About this task:
Drop the pictures and restate the rest of the listing word for word.

*** Opening Exercise material ***

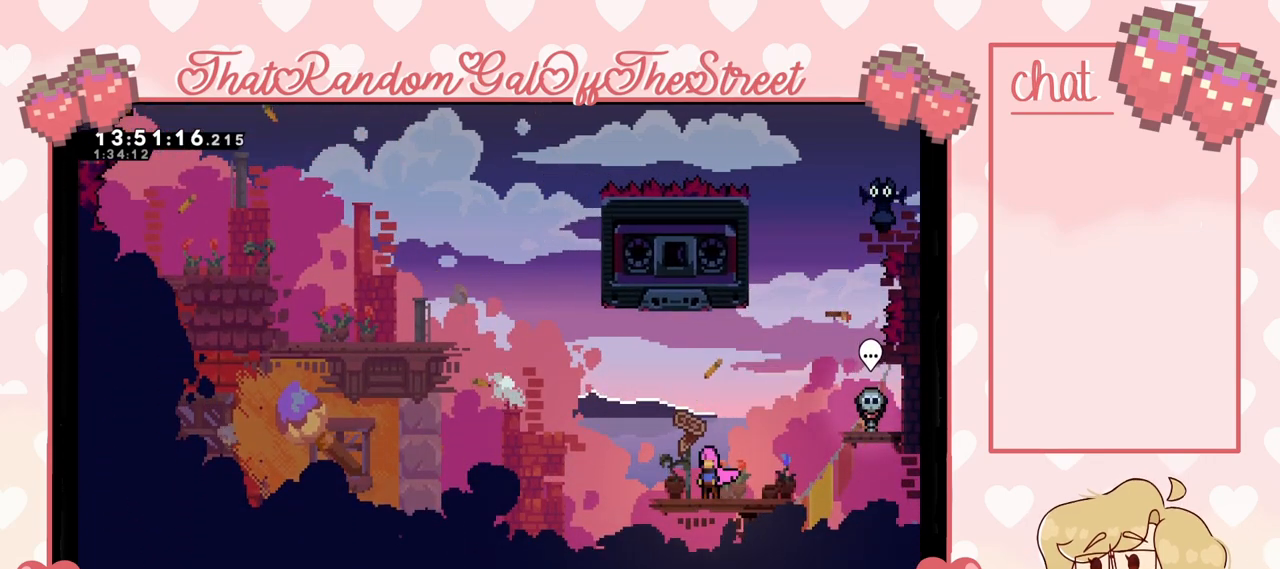
{"buttons": ["X"], "left_stick": "up", "right_stick": "center", "events": [[33, "DPAD_DOWN", "down"], [167, "DPAD_DOWN", "up"], [200, "A", "down"], [300, "left_stick", "up"], [367, "A", "up"], [400, "X", "down"]]}
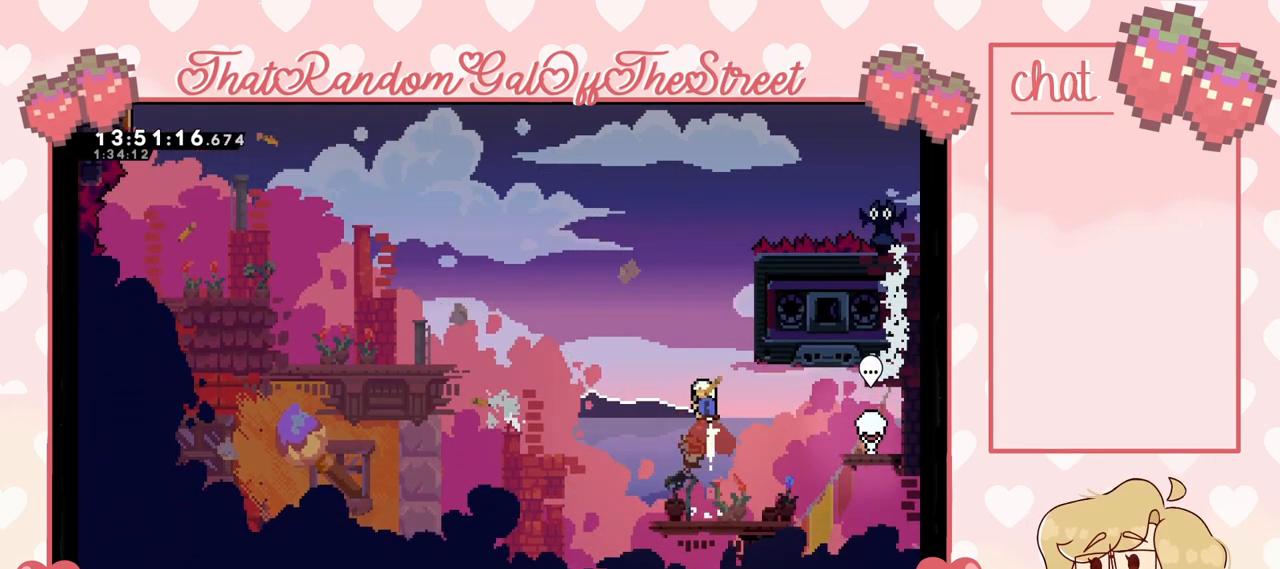
{"buttons": ["L2"], "left_stick": "up-right", "right_stick": "center", "events": [[100, "X", "up"], [100, "left_stick", "up-right"], [367, "L2", "down"]]}
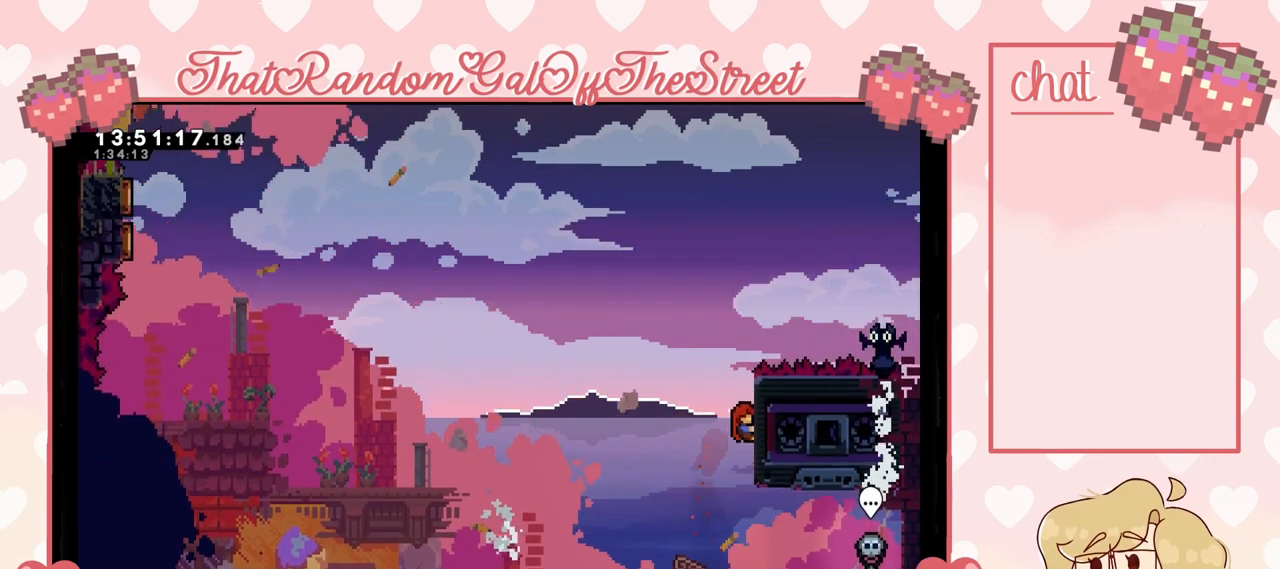
{"buttons": ["L2"], "left_stick": "center", "right_stick": "center", "events": [[367, "left_stick", "center"]]}
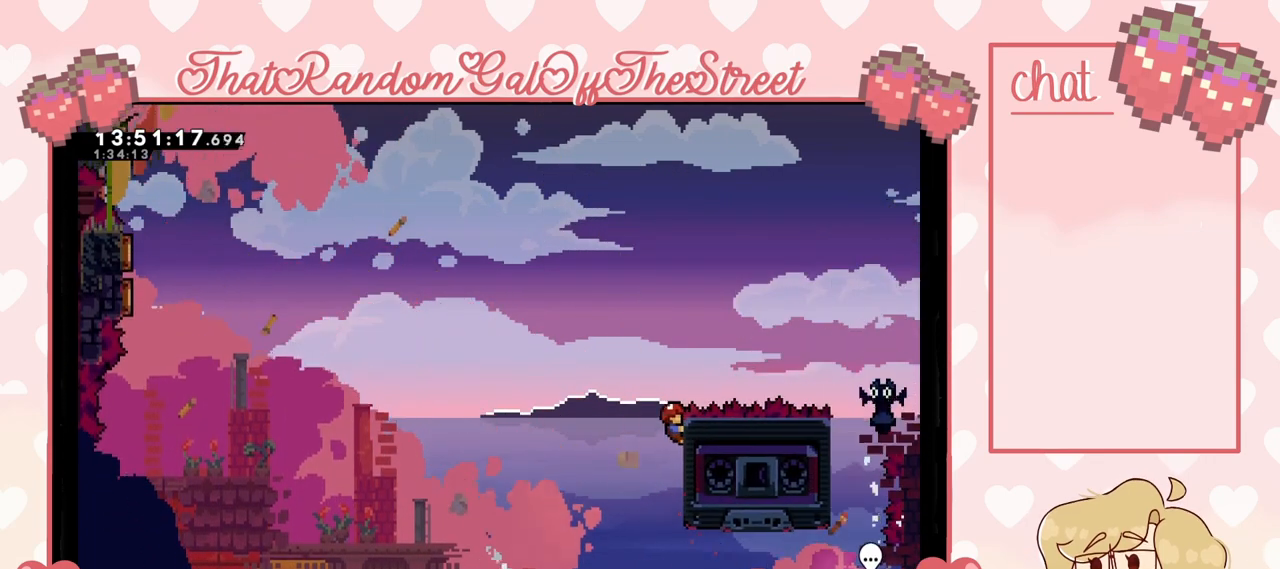
{"buttons": ["A"], "left_stick": "left", "right_stick": "center", "events": [[233, "left_stick", "left"], [333, "A", "down"], [500, "L2", "up"]]}
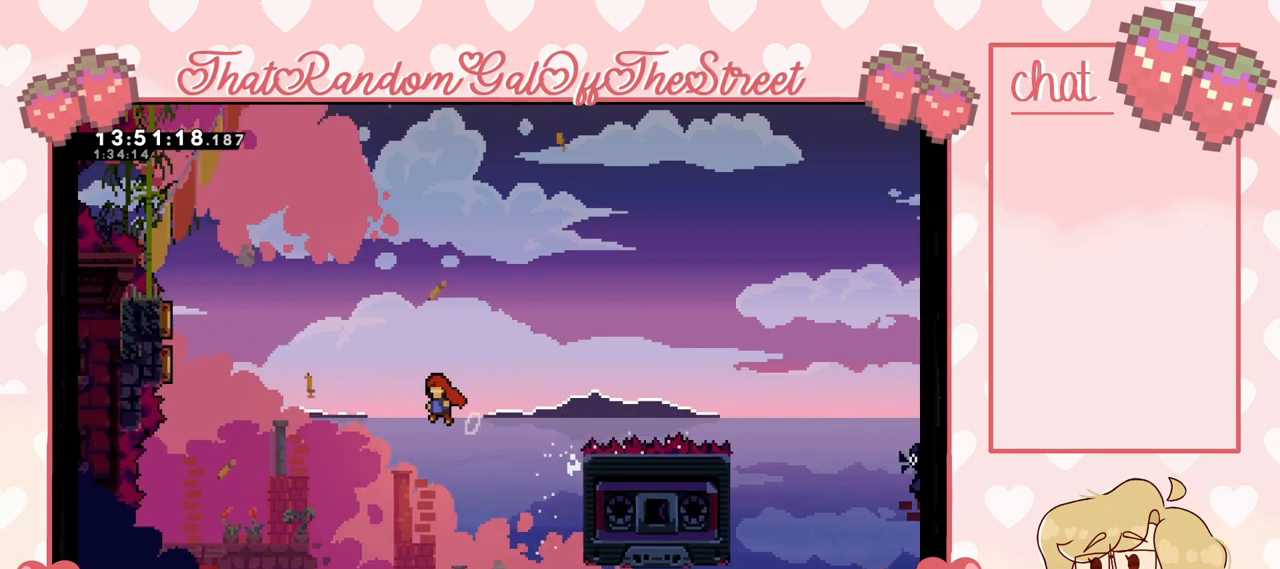
{"buttons": ["X"], "left_stick": "up-left", "right_stick": "center", "events": [[100, "left_stick", "up-left"], [200, "A", "up"], [300, "X", "down"]]}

*** Closing Exercise material ***

Output for this exercise:
{"buttons": ["X"], "left_stick": "up", "right_stick": "center", "events": [[33, "DPAD_DOWN", "down"], [167, "DPAD_DOWN", "up"], [200, "A", "down"], [300, "left_stick", "up"], [367, "A", "up"], [400, "X", "down"]]}
{"buttons": ["L2"], "left_stick": "up-right", "right_stick": "center", "events": [[100, "X", "up"], [100, "left_stick", "up-right"], [367, "L2", "down"]]}
{"buttons": ["L2"], "left_stick": "center", "right_stick": "center", "events": [[367, "left_stick", "center"]]}
{"buttons": ["A"], "left_stick": "left", "right_stick": "center", "events": [[233, "left_stick", "left"], [333, "A", "down"], [500, "L2", "up"]]}
{"buttons": ["X"], "left_stick": "up-left", "right_stick": "center", "events": [[100, "left_stick", "up-left"], [200, "A", "up"], [300, "X", "down"]]}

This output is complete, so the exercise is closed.